One day I saw a leaflet advertising a course in astronomy. It was for non-science majors, requiring only little math. I felt less scared. And then I remembered the movie. Finally, a chance to understand those colorful spheres and explore the dark space myself!
I enrolled in the course and my life changed forever. The teaching assistant, Roopesh Ohja -- today an astronomer working for NASA -- became my first mentor. Toward the end of the course, I sat with him under a tree in Harvard Square and said: "Roopesh, I just don't want to die without trying. Without trying to study physics." But I didn't know how. Since my scholarship was for only two years, I couldn't start a physics major from scratch. Instead, I would have to jump right into junior-level physics courses. Roopesh tutored me the whole summer and asked for only one thing in return: that one day I become a mentor too. Two years later, I graduated with a double major in physics and philosophy.
Afterwards, I became the first Mexican woman to get a Ph.D. in physics from Stanford, and I did post-doctoral work in physics and applied math at NYU and Columbia. Since then, I have been using my physics skills to tackle problems in different fields. And remembering Roopesh's message, I've been mentoring young students in science.
I've never forgotten the movie that kindled my interest in physics. For that reason, I am grateful for the opportunity to be part of the team creating Secrets of the Universe. This Giant Screen/IMAX film will present the cutting-edge research at the biggest scientific experiment on Earth -- the Large Hadron Collider at CERN -- and explore some of the questions being investigated there (What is dark matter? How many dimensions does the universe have?).

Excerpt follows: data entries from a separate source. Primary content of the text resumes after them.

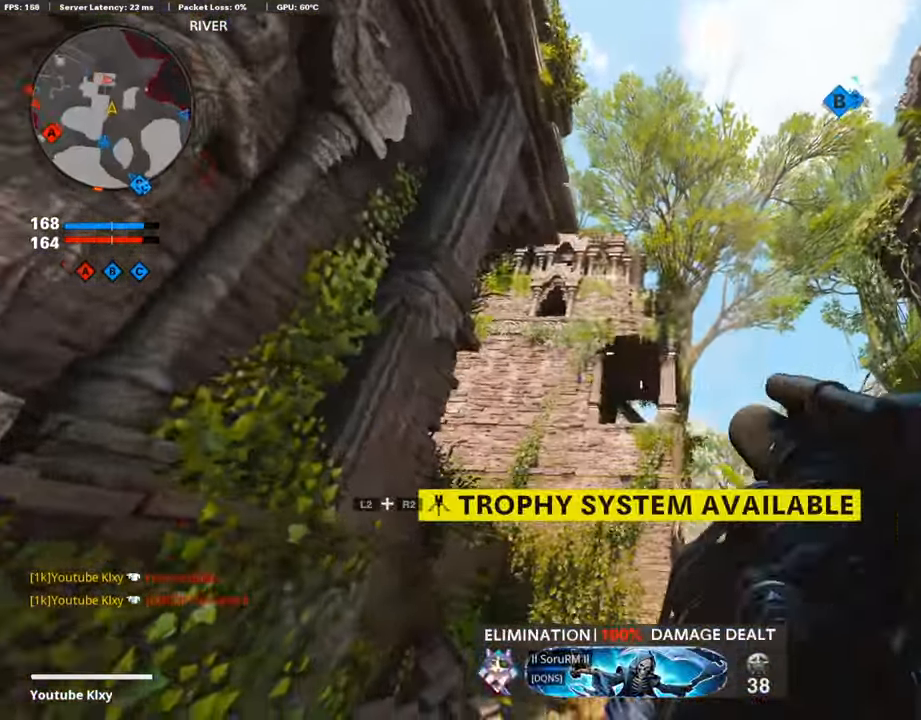
{"buttons": [], "left_stick": "up", "right_stick": "left", "events": [[33, "L3", "up"], [117, "L3", "down"], [285, "L3", "up"], [285, "right_stick", "center"], [470, "right_stick", "left"]]}
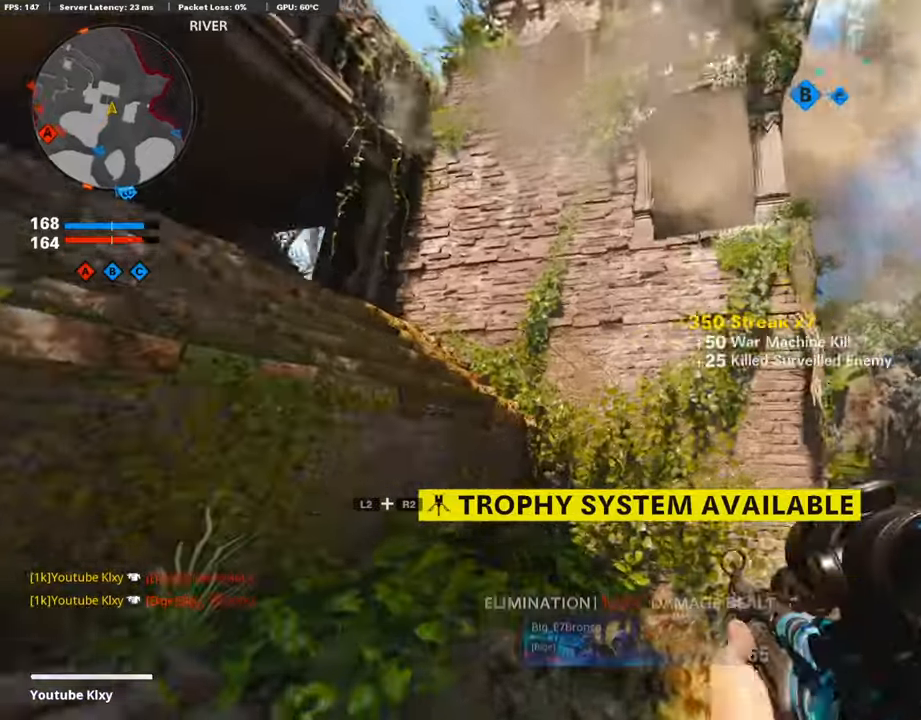
{"buttons": ["CROSS"], "left_stick": "up", "right_stick": "center", "events": [[151, "right_stick", "center"], [185, "CROSS", "down"], [252, "CROSS", "up"], [252, "right_stick", "left"], [370, "CROSS", "down"], [403, "right_stick", "center"]]}
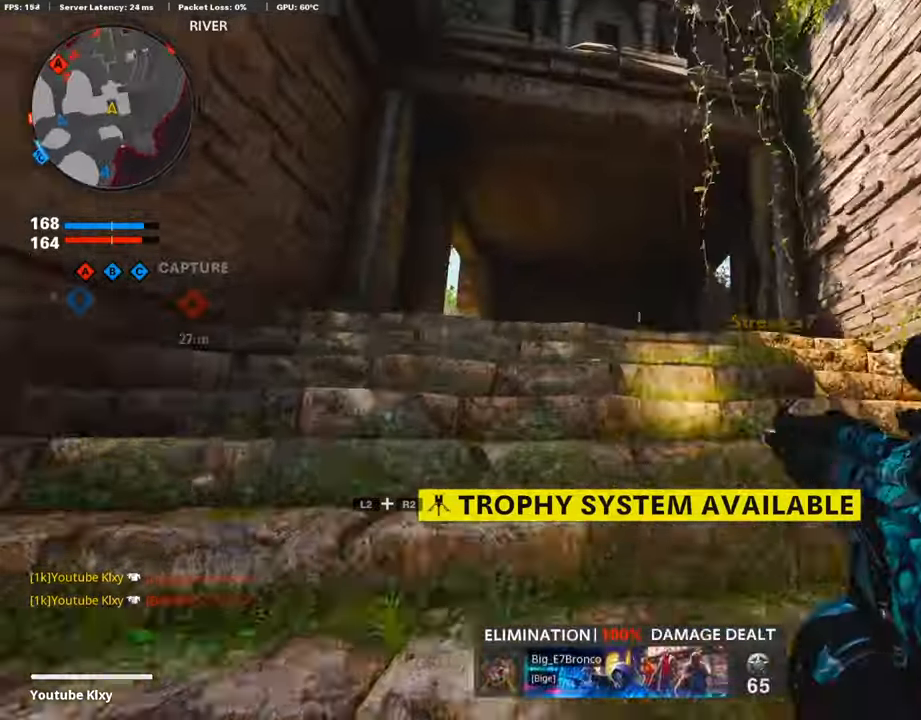
{"buttons": ["L3"], "left_stick": "up", "right_stick": "down-left", "events": [[34, "CROSS", "up"], [34, "right_stick", "down-left"], [135, "right_stick", "center"], [320, "L3", "down"], [320, "right_stick", "left"], [404, "L3", "up"], [471, "right_stick", "down-left"], [505, "L3", "down"]]}
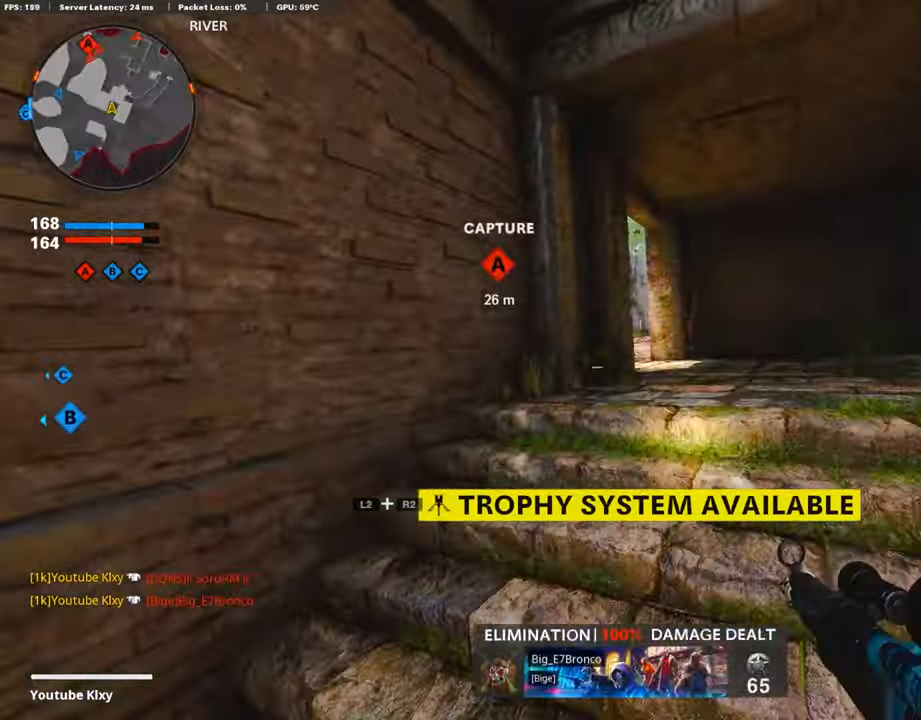
{"buttons": ["L3"], "left_stick": "up", "right_stick": "center", "events": [[16, "right_stick", "center"], [100, "L3", "up"], [201, "L3", "down"], [285, "L3", "up"], [403, "L3", "down"]]}
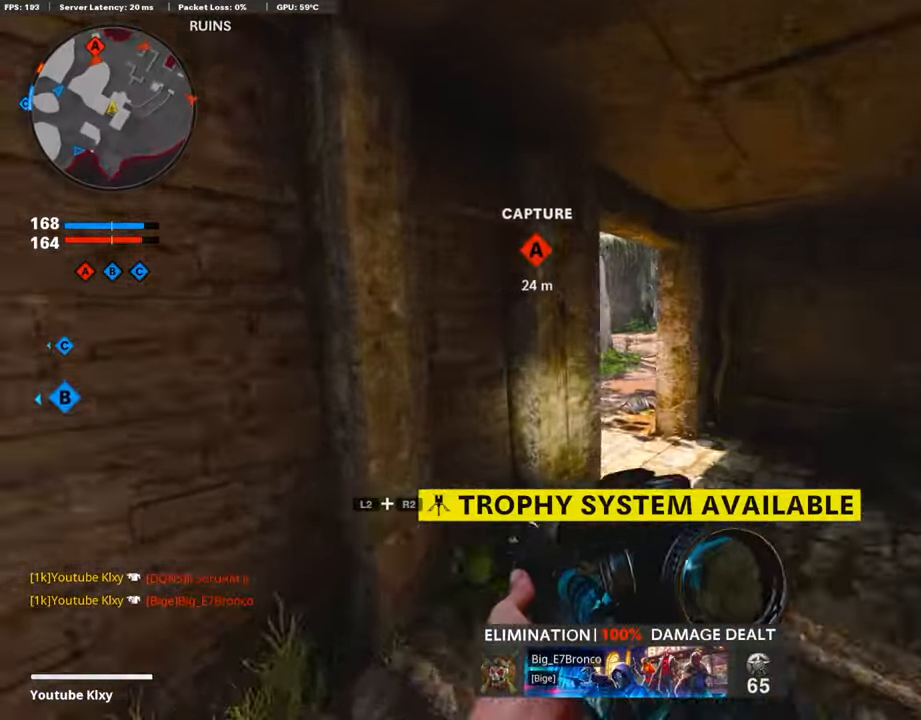
{"buttons": ["L3"], "left_stick": "up-left", "right_stick": "center", "events": [[17, "L3", "up"], [84, "right_stick", "up-left"], [168, "L3", "down"], [201, "right_stick", "center"], [302, "left_stick", "up-left"]]}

A loftier goal is to encourage the next generation of minds to pursue science, especially women and minorities who are underrepresented in science. By using a medium that is exciting and accessible, we hope to convey the wonder of science and how beautiful is the journey to discovery -- and how useful too. (One discovery at CERN that benefits us all was the creation of the World Wide Web by Tim Berners-Lee.)
Science is for everyone and I think that an important part of being human is to appreciate science. Because you never know whose life will be changed by a movie.